Long gone are the days of Stanley Mitchell, a fictional obsessed fan created by Eminem for his melodramatic rap song “Stan.” Although Eminem presented the word ‘stan’ to the world through the song’s music video, Nas activated its usage on “Ether” by taking aim at JAY-Z as he rapped, “You a fan, a phony, a fake, a pussy, a stan.” Almost 19 years later, the term has taken over the internet and has been given official recognition by the Oxford English Dictionary as a word and not just a colloquial term. Thanks to the availability of several social media outlets and updates on the internet over the years, the fan-artist relationship has drastically evolved from what it used to be in the early days – namely, Stan Twitter is now the name of the game.
Stan Your Ground
Twitter is a space where fans can easily interact with their favorite idols and actually receive responses from them. This is likely why pop culture enthusiasts have so firmly pitched their tent there. They operate like executive journalists, A&R’s, historians, critics, publicists, marketing executives, and creatives while fiercely showing love to personalities who have provided them with quality entertainment. Support from online fans has become a crucial component of many musicians’ careers. The inclination of such users to express themselves passionately, fearlessly, and shamelessly has given emerging talents the key to their big break, helped accentuate the performance of major singers on certain records, and given the public image of music stars a glow up. They might have weird usernames, highly specific account themes, and even obsessive tweets, but when they roll out in support of an artist, the internet shakes. Streaming records have been broken and charts have been topped just by the sheer force of fan power linked to the influence of Stan Twitter, perhaps the dominant of online groups. In 2018, artists like Ariana Grande, Lizzo, Doja Cat, Aminé, Rico Nasty, and Gunna were subjects to the intense love showed by music lovers on Twitter through memes, shared videos, striking captions, and self-created content.

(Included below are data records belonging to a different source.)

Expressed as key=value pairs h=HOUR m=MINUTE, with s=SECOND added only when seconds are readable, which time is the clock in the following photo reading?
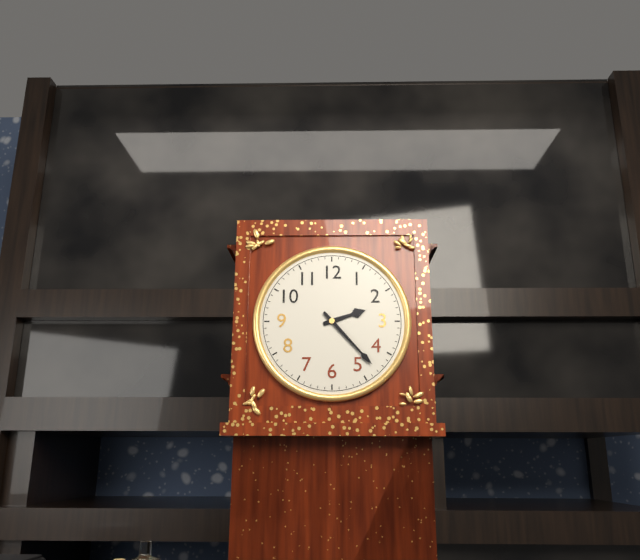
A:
h=2 m=23
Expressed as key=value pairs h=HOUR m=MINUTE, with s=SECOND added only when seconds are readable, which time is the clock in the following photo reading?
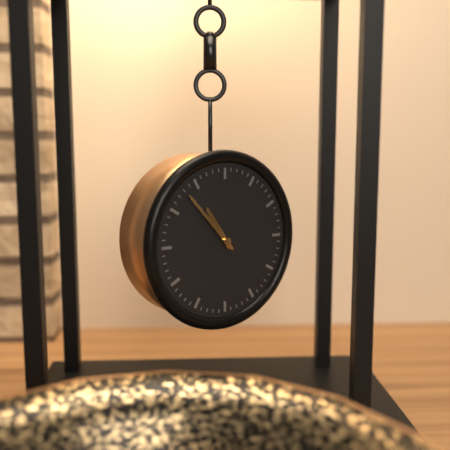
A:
h=10 m=53
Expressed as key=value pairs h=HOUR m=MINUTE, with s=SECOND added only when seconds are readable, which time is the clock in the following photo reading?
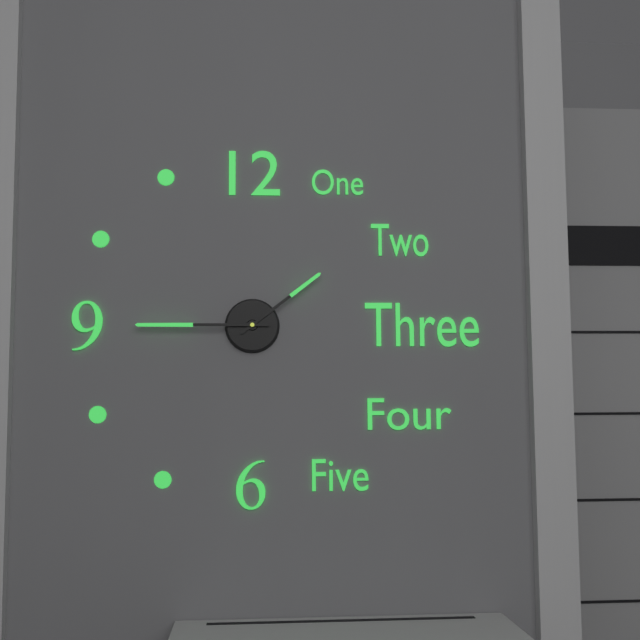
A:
h=1 m=45
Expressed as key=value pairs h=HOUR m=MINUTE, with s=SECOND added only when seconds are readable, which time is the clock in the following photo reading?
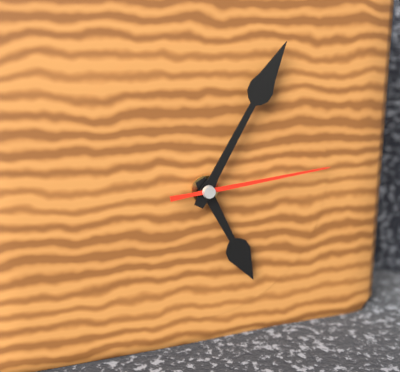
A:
h=5 m=5 s=14
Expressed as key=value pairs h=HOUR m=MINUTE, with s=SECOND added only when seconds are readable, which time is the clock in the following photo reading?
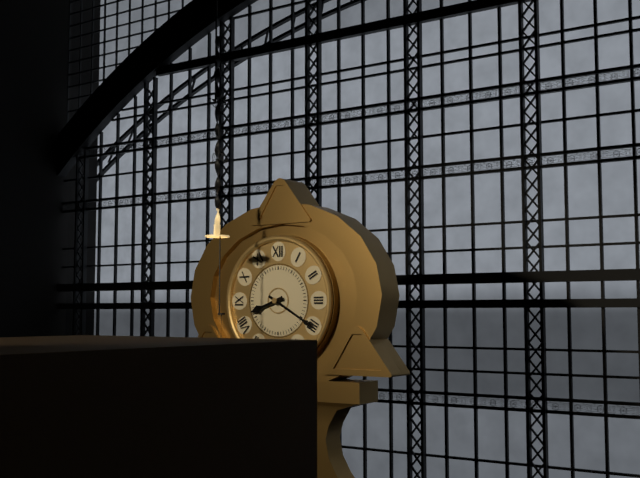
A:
h=8 m=20
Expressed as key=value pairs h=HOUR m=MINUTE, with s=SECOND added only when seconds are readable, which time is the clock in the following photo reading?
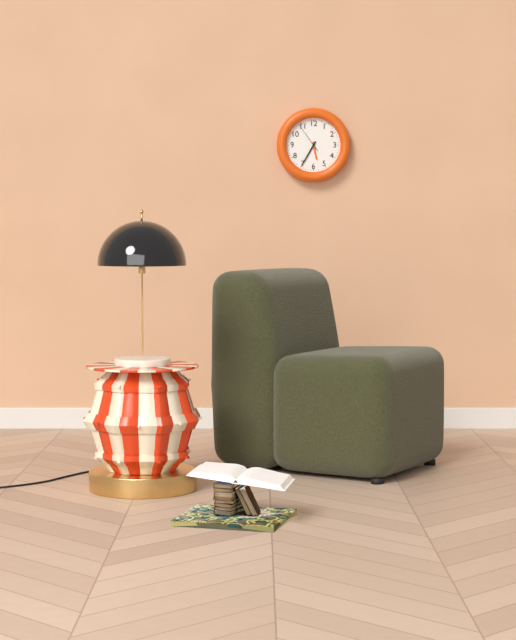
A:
h=5 m=35
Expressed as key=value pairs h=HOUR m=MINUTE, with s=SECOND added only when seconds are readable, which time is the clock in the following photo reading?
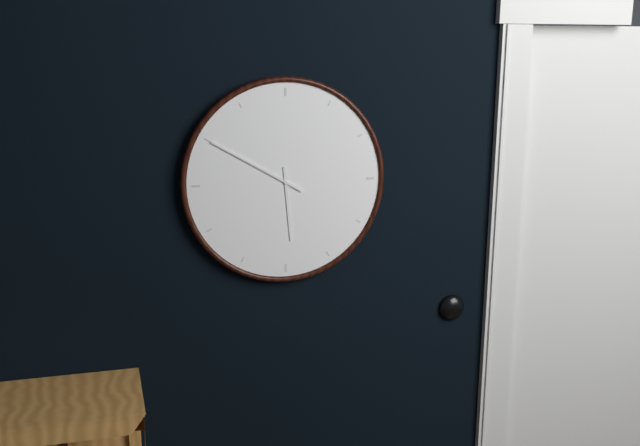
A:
h=5 m=50
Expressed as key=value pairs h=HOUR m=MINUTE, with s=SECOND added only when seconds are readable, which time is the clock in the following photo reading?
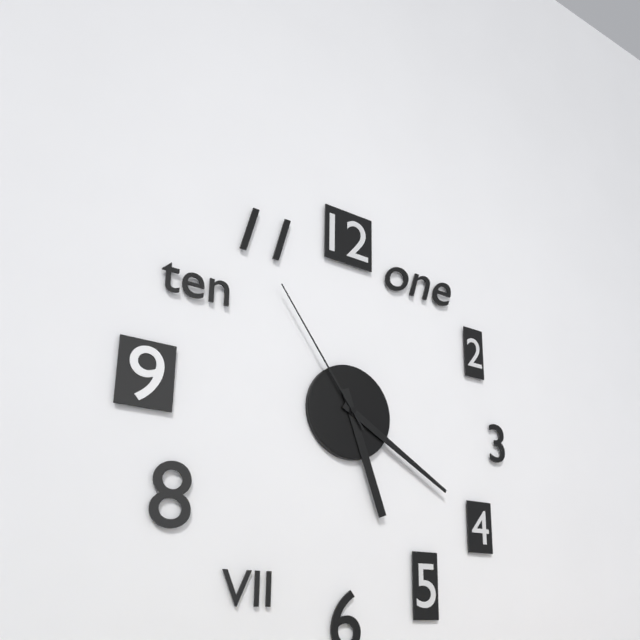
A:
h=5 m=20 s=54
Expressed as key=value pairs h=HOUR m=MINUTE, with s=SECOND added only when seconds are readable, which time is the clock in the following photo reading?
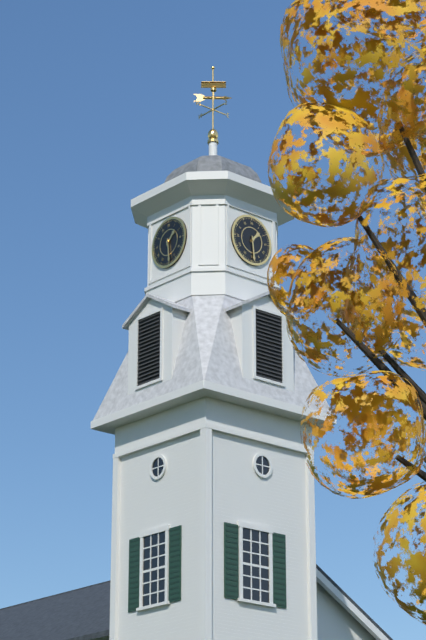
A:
h=1 m=29
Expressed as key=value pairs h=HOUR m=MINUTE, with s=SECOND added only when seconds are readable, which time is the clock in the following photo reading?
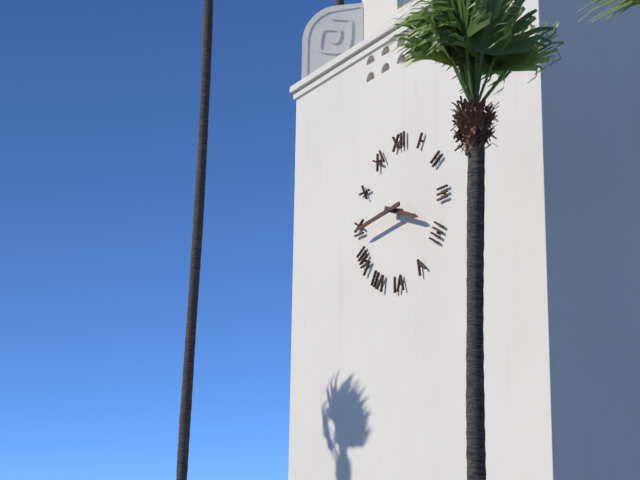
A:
h=3 m=44
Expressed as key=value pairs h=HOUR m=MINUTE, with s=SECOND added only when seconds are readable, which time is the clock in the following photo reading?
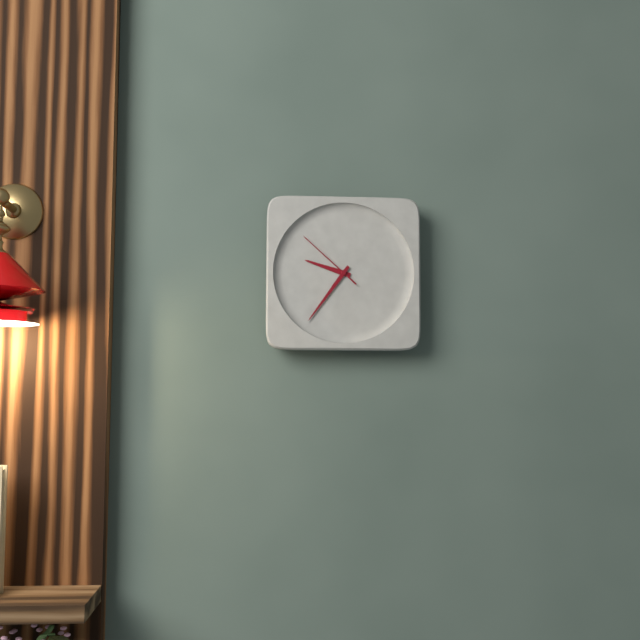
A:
h=9 m=36 s=52
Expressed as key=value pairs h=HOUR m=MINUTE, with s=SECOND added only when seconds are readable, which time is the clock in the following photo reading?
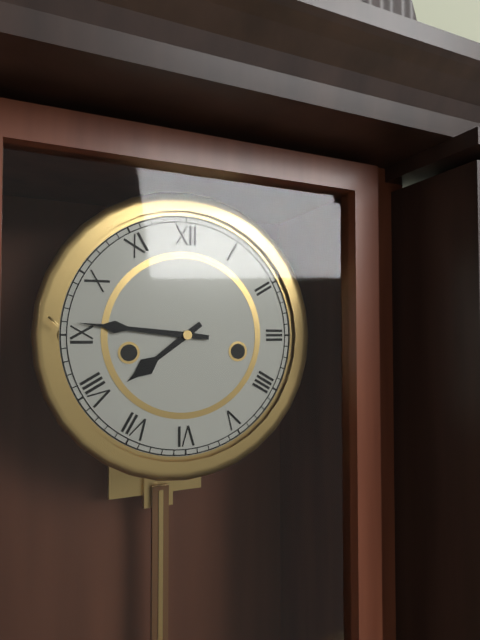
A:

The rise of Doja Cat is perhaps one of the most interesting tales of a fan account transforming the career of an artist. The rapper released the music video for “Mooo!” on August 10, but it wasn’t until a member of Stan Twitter found and shared it with the world the next day that it became a sensation. Prior to that, there was no discernible press surrounding the release or any visible marketing strategy. But all of a sudden, the viral tweet opened doors to interviews, several features, thousands of new fans, co-signs from top artists, and most importantly, her streams skyrocketed.
Another great case study is the return of the lost rapper Tyga to the music scene. No blog would have been able to convince every rap enthusiast that “Taste” would be a summer anthem, especially because of the long list of dead songs that came with the Californian rapper’s sixth studio album Kyoto, which he released months before the breakthrough single. It took the copywriting skill of a hip-hop fan to convince several people that indeed, Tyga had risen from the dead. In no time, it became a platinum single that topped the charts and took over airwaves.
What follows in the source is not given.